I’ve written a bit about what I call Millennial fiction in the past and a lot of that reminds me of this essay, which examines the yearning that a lot of Millennials feel for some magical gateway to a different place. Not necessarily a better place, but a place where change is possible through hard work, love, and community. Because eff, very often it feels that the world we live in now is so corrupt and so aimed against us and those we care about, that change is impossible. That despite the passion and effort and care we put into things, in the end it doesn’t get us to a better place. And I love how the article examines that, showing how people are raised to always be looking for this next big change, something that’s going to fix everything, that’s going to make it right. And fuck, the more I think about it the more it seems that the reason that Millennials struggle so much with this is because that idea was used so mercilessly against us. It was always a game of waiting for that Next Big Milestone that might suddenly punch our ticket into someplace better. For what reason? To get us to be complicit in the corruption that we were living through then. To get us to not care enough about what was going on right then, all around us. I feel so cheated so often because it feels like this idea of a better place was weaponized to deny me any chance of happiness when it might have mattered more. We were always just told by parents, teachers, doctors, everyone, that if we waited it would get better. That there would be some sort of magic moment and then HAHA, all better. What they didn’t tell us was that the magic moment they imaged for us was actually us just endorsing the corruption of the system. It was us saying “yeah, this is good.” And they fucking blame us for growing up and saying “no, this is not good. The queer didn’t go away just because I didn’t act on it for years and years and fuck you I WANT THOSE YEARS BACK.” Ahem. Okay, so this essay might have made me a bit more emotional than I thought. It is very very good and will give you all the feels and thoughts and seriously, go read it while I do some breathing exercises.
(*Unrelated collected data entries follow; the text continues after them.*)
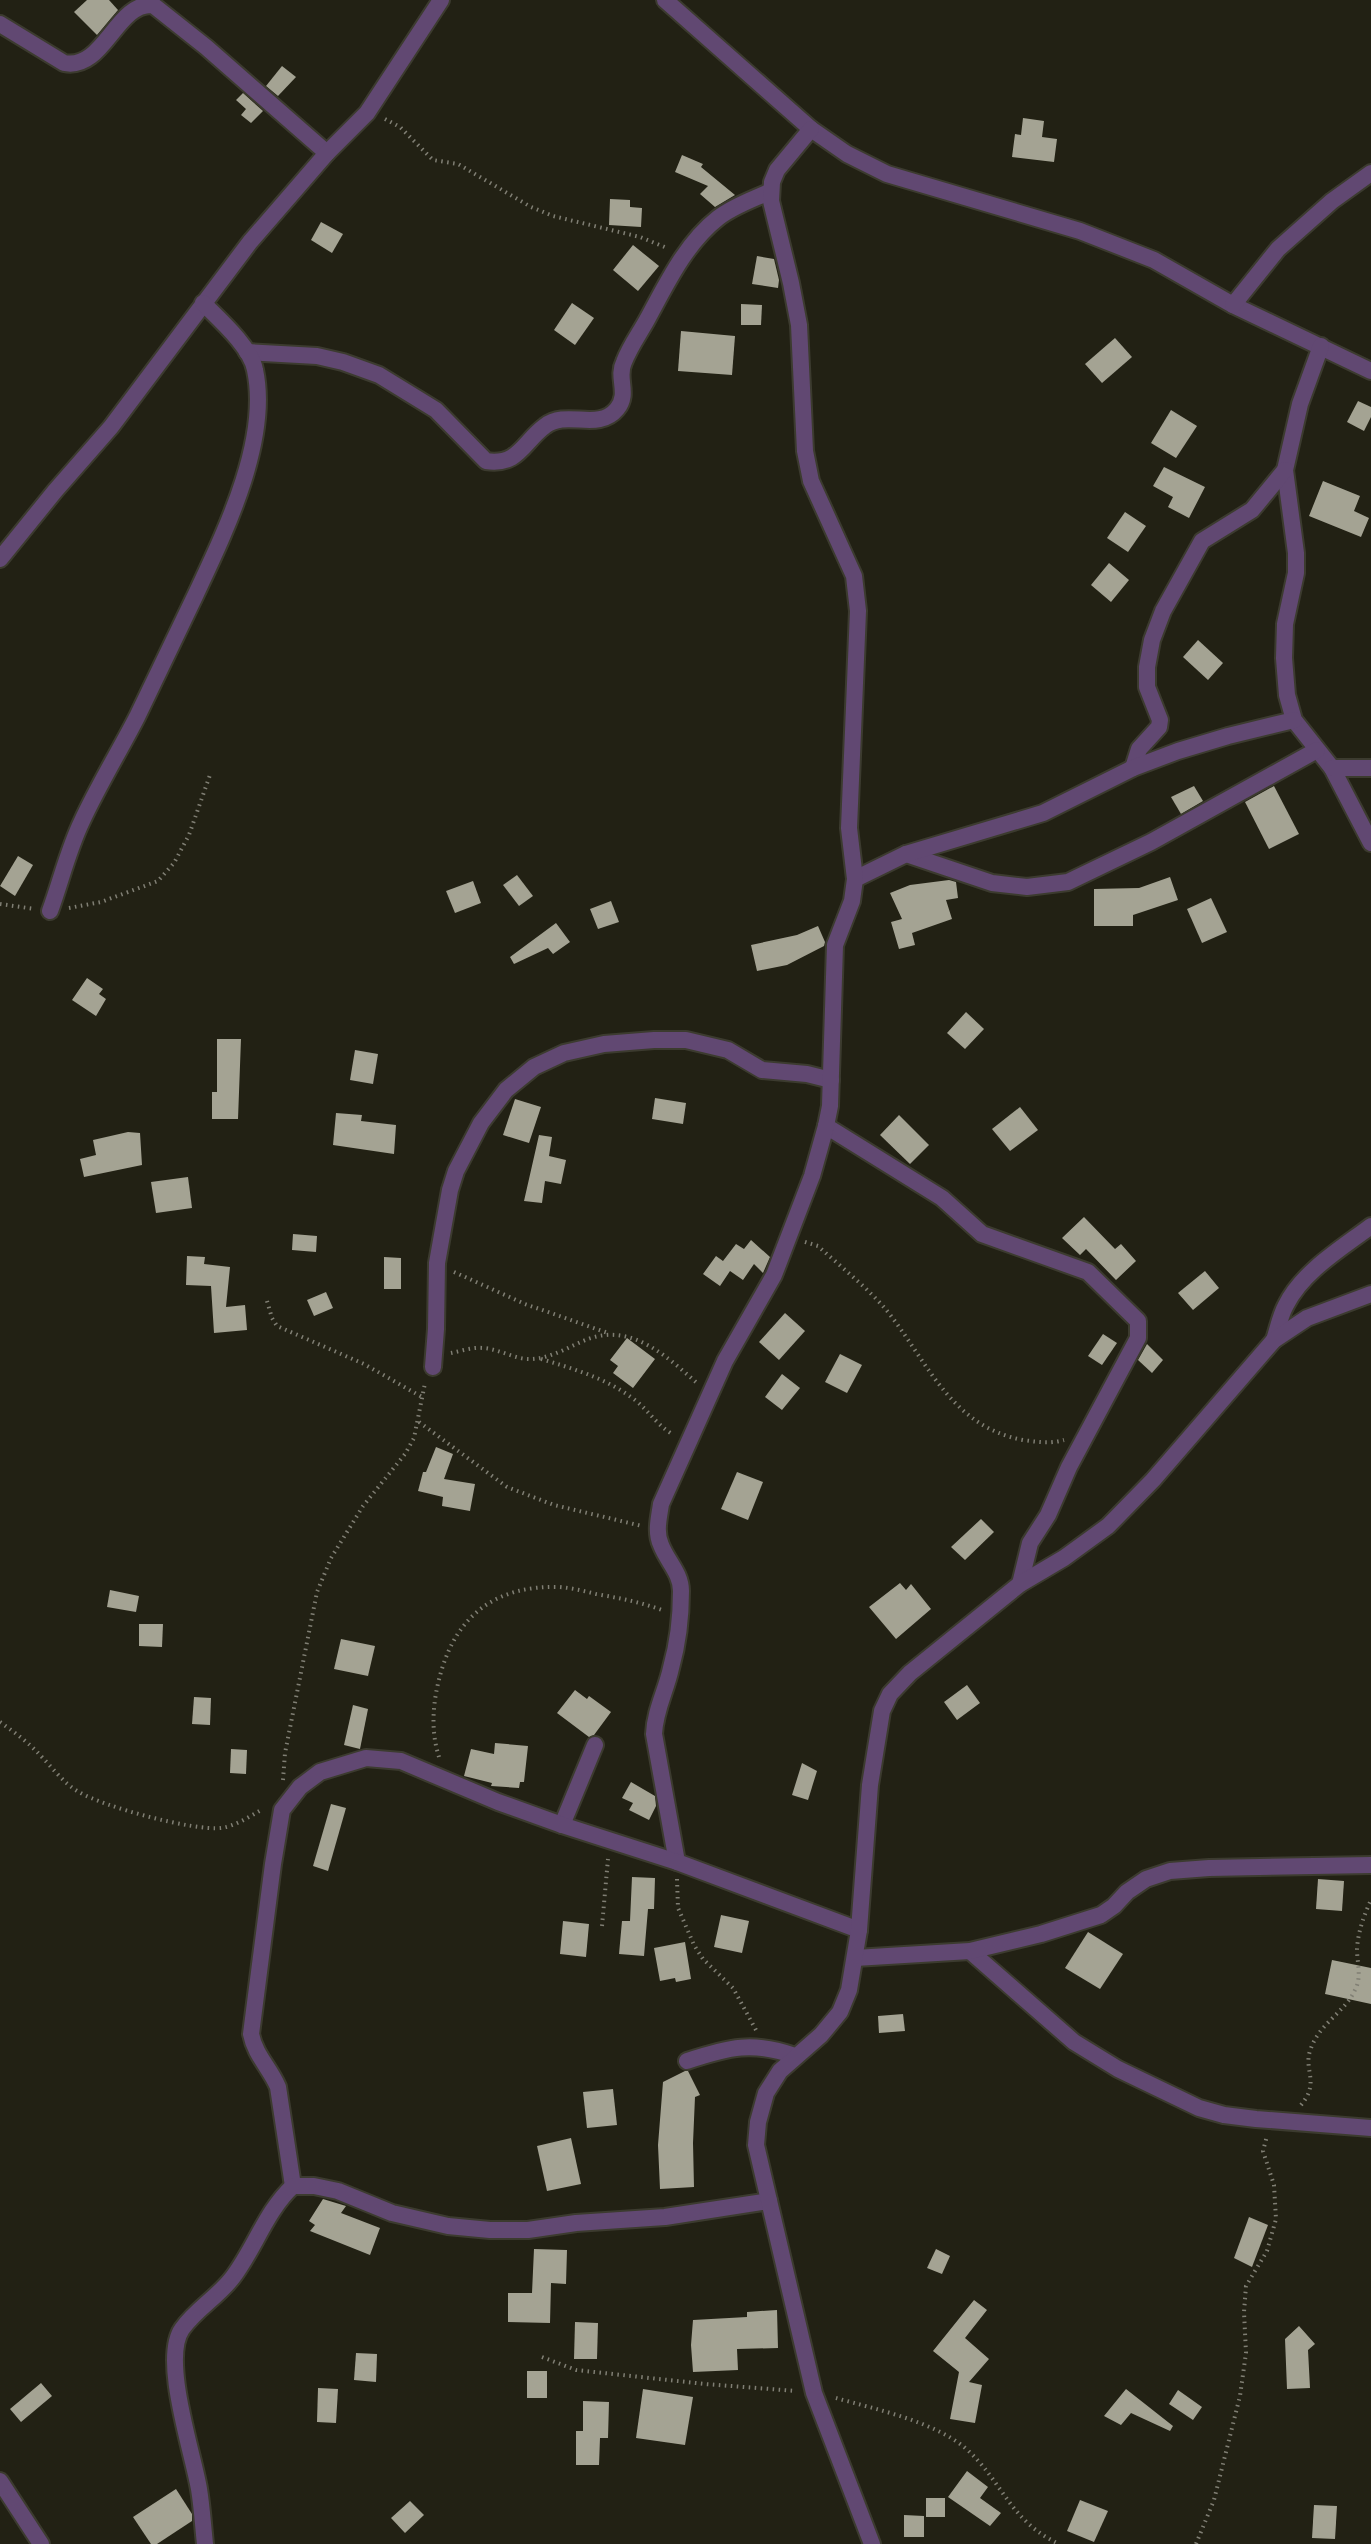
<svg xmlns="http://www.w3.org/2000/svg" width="1371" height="2544" font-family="'Crimson Pro',serif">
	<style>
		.building { fill: #a4a393 }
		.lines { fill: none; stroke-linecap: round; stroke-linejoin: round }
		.minor-casing { stroke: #3c3b2f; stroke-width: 20 }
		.tertiary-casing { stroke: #3c3b2f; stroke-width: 20 }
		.path { stroke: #807f74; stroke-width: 4; stroke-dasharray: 1.5 4.5; stroke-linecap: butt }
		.minor { stroke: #614872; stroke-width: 16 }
		.tertiary { stroke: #614872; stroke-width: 16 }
	</style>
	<rect width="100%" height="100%" fill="#222114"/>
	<g class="building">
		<polygon points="87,0 109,0 118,10 97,35 74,12"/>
		<polygon points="282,66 296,77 278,96 266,86"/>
		<polygon points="243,93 263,111 251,123 241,115 246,109 236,100"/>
		<polygon points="1023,118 1044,121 1042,137 1057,139 1054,162 1012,157 1015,134 1021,135"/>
		<polygon points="682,155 703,164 701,167 735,195 715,207 700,194 708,186 675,172"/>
		<polygon points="610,199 630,200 630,207 642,208 641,227 609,225"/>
		<polygon points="321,222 343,234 332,253 311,240"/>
		<polygon points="633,245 659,266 638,291 613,270"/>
		<polygon points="757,256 774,259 779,280 778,288 752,284"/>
		<polygon points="572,303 594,318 575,345 554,330"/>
		<polygon points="741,304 762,305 761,325 741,325"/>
		<polygon points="681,331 735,336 732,375 678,371"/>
		<polygon points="1115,338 1132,357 1102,383 1085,364"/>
		<polygon points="1358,401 1371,407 1371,417 1364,431 1347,422"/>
		<polygon points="1171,410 1197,426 1176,458 1151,443"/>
		<polygon points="1164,467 1205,487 1189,518 1168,507 1173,497 1153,486"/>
		<polygon points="1323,481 1360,496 1354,511 1369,518 1361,537 1309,516"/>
		<polygon points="1125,512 1146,526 1128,552 1107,538"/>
		<polygon points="1109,563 1129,580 1111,602 1091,585"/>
		<polygon points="1198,640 1223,663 1208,680 1183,657"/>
		<polygon points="1194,786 1203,801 1181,814 1171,797"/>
		<polygon points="1274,786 1299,834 1269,849 1245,802"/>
		<polygon points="18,856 33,865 15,896 0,886"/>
		<polygon points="517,875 533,896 519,906 503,885"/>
		<polygon points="1170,877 1178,900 1133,915 1133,926 1094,926 1094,889 1139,888"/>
		<polygon points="949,880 956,882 958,898 946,900 952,919 912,933 915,945 899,949 891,922 902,919 890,893 910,885"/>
		<polygon points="473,881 481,903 455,913 446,891"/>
		<polygon points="1211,898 1227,932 1202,943 1187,909"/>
		<polygon points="611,901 619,922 598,929 590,909"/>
		<polygon points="556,923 570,942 553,954 548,948 514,964 510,957"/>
		<polygon points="818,926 825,942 824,946 787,965 757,971 751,945 797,935"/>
		<polygon points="87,978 103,989 99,994 106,999 96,1016 72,1000"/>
		<polygon points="966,1012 984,1029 965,1049 947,1033"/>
		<polygon points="217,1039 241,1039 238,1119 212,1119 212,1092 217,1092"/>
		<polygon points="355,1050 378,1054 373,1084 350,1080"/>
		<polygon points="655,1098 686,1103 683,1124 652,1119"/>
		<polygon points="515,1099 541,1107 529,1143 503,1135"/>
		<polygon points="1020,1107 1038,1130 1010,1151 992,1129"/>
		<polygon points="336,1113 362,1115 361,1121 396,1125 394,1154 333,1145"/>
		<polygon points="899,1115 929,1145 910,1164 880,1135"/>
		<polygon points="128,1132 140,1133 142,1165 84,1177 80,1159 96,1155 93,1140"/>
		<polygon points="539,1135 552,1137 549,1156 566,1160 561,1184 545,1181 542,1203 524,1201"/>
		<polygon points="188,1177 192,1208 156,1213 151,1182"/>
		<polygon points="1084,1217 1115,1249 1121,1244 1136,1261 1116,1280 1086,1249 1080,1255 1062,1238"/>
		<polygon points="293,1234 317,1236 316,1252 292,1250"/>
		<polygon points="751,1240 770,1257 763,1273 754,1264 743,1280 730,1271 720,1286 703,1274 716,1256 723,1261 736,1244 744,1249"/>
		<polygon points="187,1256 205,1257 204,1264 230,1267 226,1307 245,1305 247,1330 214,1333 211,1286 186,1285"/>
		<polygon points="384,1257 401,1258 401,1289 384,1289"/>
		<polygon points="1205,1271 1219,1288 1193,1310 1178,1293"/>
		<polygon points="326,1292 333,1308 314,1316 307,1300"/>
		<polygon points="785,1313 805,1331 779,1360 759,1342"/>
		<polygon points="1103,1334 1117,1343 1102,1365 1088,1356"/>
		<polygon points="627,1338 655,1359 633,1388 613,1373 618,1366 610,1360"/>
		<polygon points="1147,1344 1163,1360 1152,1373 1138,1360"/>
		<polygon points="840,1354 862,1365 847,1393 825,1382"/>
		<polygon points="782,1374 800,1388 782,1410 765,1397"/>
		<polygon points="436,1447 453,1454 444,1479 475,1484 470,1511 442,1506 443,1497 418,1491 423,1472 426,1472"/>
		<polygon points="737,1472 763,1482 748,1520 721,1509"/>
		<polygon points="981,1519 994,1532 965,1560 951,1547"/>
		<polygon points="900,1583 906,1590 911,1584 931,1609 896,1639 869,1607"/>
		<polygon points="110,1590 139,1596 136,1612 107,1607"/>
		<polygon points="139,1624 163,1624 162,1647 139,1646"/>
		<polygon points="341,1639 375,1646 368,1676 334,1669"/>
		<polygon points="967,1685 980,1703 957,1720 944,1702"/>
		<polygon points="575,1690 587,1699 589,1696 611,1712 594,1735 589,1737 557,1713"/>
		<polygon points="194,1697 211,1698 210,1725 192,1724"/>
		<polygon points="353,1705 368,1709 360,1749 344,1745"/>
		<polygon points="495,1743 528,1746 524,1782 520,1782 519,1788 491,1786 492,1783 464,1776 471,1749 494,1754"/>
		<polygon points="231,1749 247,1750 246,1774 230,1773"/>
		<polygon points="802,1763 817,1771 808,1800 792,1795"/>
		<polygon points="631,1782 655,1796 656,1806 649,1820 629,1810 633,1803 622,1798"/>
		<polygon points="331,1804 346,1808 328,1871 313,1866"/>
		<polygon points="632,1877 655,1878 654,1909 648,1909 644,1956 619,1954 622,1921 630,1921"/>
		<polygon points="1318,1879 1344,1881 1342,1911 1316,1909"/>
		<polygon points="721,1915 749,1921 742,1953 714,1947"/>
		<polygon points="563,1921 589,1924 586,1957 560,1954"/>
		<polygon points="1088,1932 1123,1954 1100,1989 1065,1968"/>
		<polygon points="685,1942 691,1979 676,1982 675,1978 660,1981 654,1948"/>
		<polygon points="1332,1960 1371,1968 1371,2004 1325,1994"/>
		<polygon points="903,2014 905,2031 879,2033 878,2016"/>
		<polygon points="685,2071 688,2071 700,2095 695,2097 693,2143 694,2187 660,2189 658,2145 663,2082"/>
		<polygon points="613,2089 617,2125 587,2128 583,2092"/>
		<polygon points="571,2138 581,2184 547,2191 537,2146"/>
		<polygon points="323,2199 346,2206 341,2213 380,2228 370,2255 310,2231 315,2225 309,2221"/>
		<polygon points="1249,2217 1268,2225 1252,2267 1234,2258"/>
		<polygon points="534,2249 567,2250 566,2284 551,2283 550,2323 508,2322 508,2293 532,2293"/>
		<polygon points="936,2249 950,2256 942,2274 927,2268"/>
		<polygon points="974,2300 987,2310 965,2338 989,2359 969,2382 982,2385 975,2423 950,2419 959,2372 933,2351"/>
		<polygon points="777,2310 778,2348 737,2349 738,2370 693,2372 691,2345 693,2320 747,2317 747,2312"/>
		<polygon points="575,2322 598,2323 597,2359 574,2359"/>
		<polygon points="1299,2326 1315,2344 1308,2350 1310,2388 1287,2389 1285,2339"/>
		<polygon points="356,2353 377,2354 376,2382 354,2380"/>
		<rect x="527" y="2371" width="20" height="27"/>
		<polygon points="41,2383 52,2396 21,2422 10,2409"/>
		<polygon points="318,2388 338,2389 336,2423 317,2422"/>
		<polygon points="643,2389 693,2397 685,2445 636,2438"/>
		<polygon points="1126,2389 1173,2426 1170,2431 1131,2413 1121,2425 1104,2416"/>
		<polygon points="1178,2390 1202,2407 1193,2420 1169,2404"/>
		<polygon points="583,2401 609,2402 608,2438 600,2438 599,2465 576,2465 576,2431 583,2431"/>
		<polygon points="967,2471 988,2487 980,2498 1001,2513 990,2526 948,2497"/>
		<polygon points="176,2489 192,2514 192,2521 157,2544 151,2544 133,2517"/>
		<rect x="926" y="2498" width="19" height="19"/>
		<polygon points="1080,2500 1108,2511 1094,2542 1067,2531"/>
		<polygon points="410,2501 424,2515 405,2533 391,2518"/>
		<polygon points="1314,2505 1337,2506 1335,2539 1312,2538"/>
		<polygon points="904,2515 924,2516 924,2537 904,2537"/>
	</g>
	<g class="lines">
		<g class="minor-casing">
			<g id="minor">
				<polyline points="665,0 811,129 847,154 887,174 1080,231 1154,260 1233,305 1371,371"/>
				<path d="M 0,24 L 64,63 C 104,71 116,2 153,5 L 206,47 L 327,153"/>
				<polyline points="1233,305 1278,249 1332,201 1371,173"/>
				<polyline points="1321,346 1300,404 1285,470 1296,553 1296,573 1285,624 1284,658 1287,695 1294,720 1332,768 1371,843"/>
				<path d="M 247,352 L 317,356 L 343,362 L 379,375 L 436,410 L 486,461 C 519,466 523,442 545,426 C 567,409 598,432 617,409 C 630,393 616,378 624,362 C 630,346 640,333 648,318 C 667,283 686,243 718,218 C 733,206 754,199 771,191"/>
				<polyline points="0,559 55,491 111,427 250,242 327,153 367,113 441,0"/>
				<polyline points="1133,768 1139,749 1159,727 1160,720 1147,687 1147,667 1152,640 1163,611 1202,541 1252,510 1285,470"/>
				<polyline points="1332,768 1371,768"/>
				<polyline points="906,854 992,883 1027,887 1068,882 1151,842 1317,750"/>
				<polyline points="855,879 906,854 1043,813 1133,768 1178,751 1228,736 1294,720"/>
				<path d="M 50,911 C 61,881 68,850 82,821 C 98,786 119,752 137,717 C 157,676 176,635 196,594 C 225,532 270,440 255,370 C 251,347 219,319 203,303"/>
				<polyline points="826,1126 942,1198 982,1234 1088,1272 1138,1321 1138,1338 1069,1467 1048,1515 1030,1543 1020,1584"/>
				<path d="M 1274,1340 C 1278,1328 1280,1316 1286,1305 C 1303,1271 1342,1248 1371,1226"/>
				<polyline points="433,1367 436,1329 437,1263 450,1190 456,1171 481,1123 506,1090 534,1067 564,1053 604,1044 654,1040 686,1040 728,1050 762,1070 807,1074 831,1080"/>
				<polyline points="562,1825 595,1745"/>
				<path d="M 677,1862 L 654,1734 C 655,1710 666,1691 671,1668 C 678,1643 681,1616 681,1591 C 681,1573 667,1561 661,1545 C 655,1532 659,1518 661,1504 L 725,1361 L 774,1275 L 812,1176 L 826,1126 L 830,1106 L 835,945 L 852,901 L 855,879 L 849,828 L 858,611 L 854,576 L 811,481 L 805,451 L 799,325 L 791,283 L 771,201 L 772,182 L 777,170 L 811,129"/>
				<polyline points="970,1951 1074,2042 1118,2069 1199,2108 1224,2115 1256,2119 1371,2128"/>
				<polyline points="855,1958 970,1951 1041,1934 1101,1915 1114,1906 1127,1892 1146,1879 1170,1871 1209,1868 1371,1865"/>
				<path d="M 687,2061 C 729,2047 753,2041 795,2056"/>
				<path d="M 293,2186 L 278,2087 C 270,2068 255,2055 251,2034 L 273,1864 L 282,1810 L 300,1787 L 320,1772 L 366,1758 L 401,1761 L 498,1802 L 562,1825 L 677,1862 L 859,1930"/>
				<path d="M 205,2544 C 203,2526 202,2507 199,2489 C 193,2453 161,2359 182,2329 C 196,2309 218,2297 233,2277 C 255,2248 266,2211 293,2186 L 314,2186 L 338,2191 L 392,2213 L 448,2226 L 490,2230 L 528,2230 L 576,2223 L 665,2217 L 769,2201"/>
				<polyline points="872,2544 814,2393 756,2145 758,2122 766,2093 780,2071 821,2035 840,2012 849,1990 859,1930 870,1785 882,1711 890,1694 910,1673 1020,1584 1064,1558 1108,1526 1153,1480 1274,1340 1307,1318 1371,1294"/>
			</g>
		</g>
		<g class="tertiary-casing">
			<polyline id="tertiary" points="0,2481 41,2544"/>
		</g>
		<g class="path">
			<polyline points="385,119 400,127 433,160 458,164 531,207 553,216 640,237 667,248"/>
			<polyline points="0,904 35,909"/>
			<polyline points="69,908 101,902 158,881 174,863 189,835 211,772"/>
			<path d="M 805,1242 L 818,1246 C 841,1267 868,1288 888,1312 C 928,1363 952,1427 1023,1440 C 1037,1442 1050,1444 1064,1440"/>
			<polyline points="454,1272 525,1304 608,1333"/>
			<polyline points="267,1301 272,1318 277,1326 364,1364 422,1397"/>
			<path d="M 451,1353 C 461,1351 472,1347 483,1348 C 500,1349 515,1360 532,1359 C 552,1358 570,1346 588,1339 C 632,1323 666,1356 697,1383"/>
			<path d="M 541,1359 C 574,1369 606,1378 635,1400 C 649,1411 656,1424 672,1434"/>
			<polyline points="419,1422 507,1487 554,1505 642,1526"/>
			<path d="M 0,1722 C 14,1732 28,1742 39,1754 C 52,1767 63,1783 79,1792 C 104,1807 193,1831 221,1828 C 236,1826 250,1816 263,1809"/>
			<path d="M 439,1757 C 430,1729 433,1700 441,1672 C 458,1613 498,1585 560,1587 C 572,1588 584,1591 596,1594 C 619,1598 640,1602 662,1610"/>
			<polyline points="283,1780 285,1753 317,1592 331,1558 363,1506 405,1454 414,1438 425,1383"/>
			<polyline points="677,1879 678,1908 694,1945 703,1959 733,1988 756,2030"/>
			<polyline points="602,1926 608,1859"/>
			<path d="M 1301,2105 C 1321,2081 1302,2070 1311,2048 C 1320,2023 1345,2012 1355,1990 C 1362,1977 1357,1963 1357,1949 C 1358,1932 1364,1915 1371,1900"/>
			<polyline points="542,2357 576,2370 705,2384 796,2391"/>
			<path d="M 836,2398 C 875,2409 932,2421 964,2447 C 1002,2479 1008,2520 1059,2544"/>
			<polyline points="1196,2544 1214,2500 1240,2396 1246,2353 1244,2312 1246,2286 1267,2251 1276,2219 1274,2185 1263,2151 1267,2136"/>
		</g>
		<use href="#minor" class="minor"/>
		<use href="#tertiary" class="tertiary"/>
	</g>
</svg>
"After a Revolution" by Dimas Ilaw

Well shit. This essay is about revolution and resistance and the illusion of safety that we so often wrap around us like a blindfold, to ignore what’s happening and what could happen. It’s a piece that looks specifically at multiple uprisings that took place in the Philippines, but also draws out from that to speak about the way that people resist, the way that people try to stay safe, and how that idea of safety is often reframed. Not stay safe, but take care. Which is a huge distinction, really. Stay safe is all about avoiding conflict. It’s about believing in safety, that there is some combination of things that will keep the wolves away, that will make it so that tragedy will not visit. And in some ways it moralizes tragedy and lack of tragedy, making people who are hurt at fault for their own failure to not “stay safe.” Meanwhile, the idea of taking care, of being careful, isn’t really about safety. Not really. Really, it’s about taking risk, because without that risk then true resistance, true revolution, is not possible. There’s this profound idea that the essay explores that in order to take the steps necessary to resist and revolt and make real change, safety is something that has to be left behind. Which is awful and difficult and always on the verge of being torn away. We want safety not just for ourselves but for those we care about and for other people, regardless of who they are. The piece mentions how children make good hostages, even to strangers. And not being safe means that everyone isn’t safe. But then, they aren’t. That safety is just an illusion, and it’s only by facing that and working through that and rooting out corruption and injustice that we can maybe, someday, build something where everyone can be safe. But that it’s not here, not now, and so we have to take care. Take care we don’t slip into old patterns and mistakes. Take care that we don’t blind ourselves to the truths around us. It’s an amazing article about taking care and it’s a fantastic way to close out the content this month!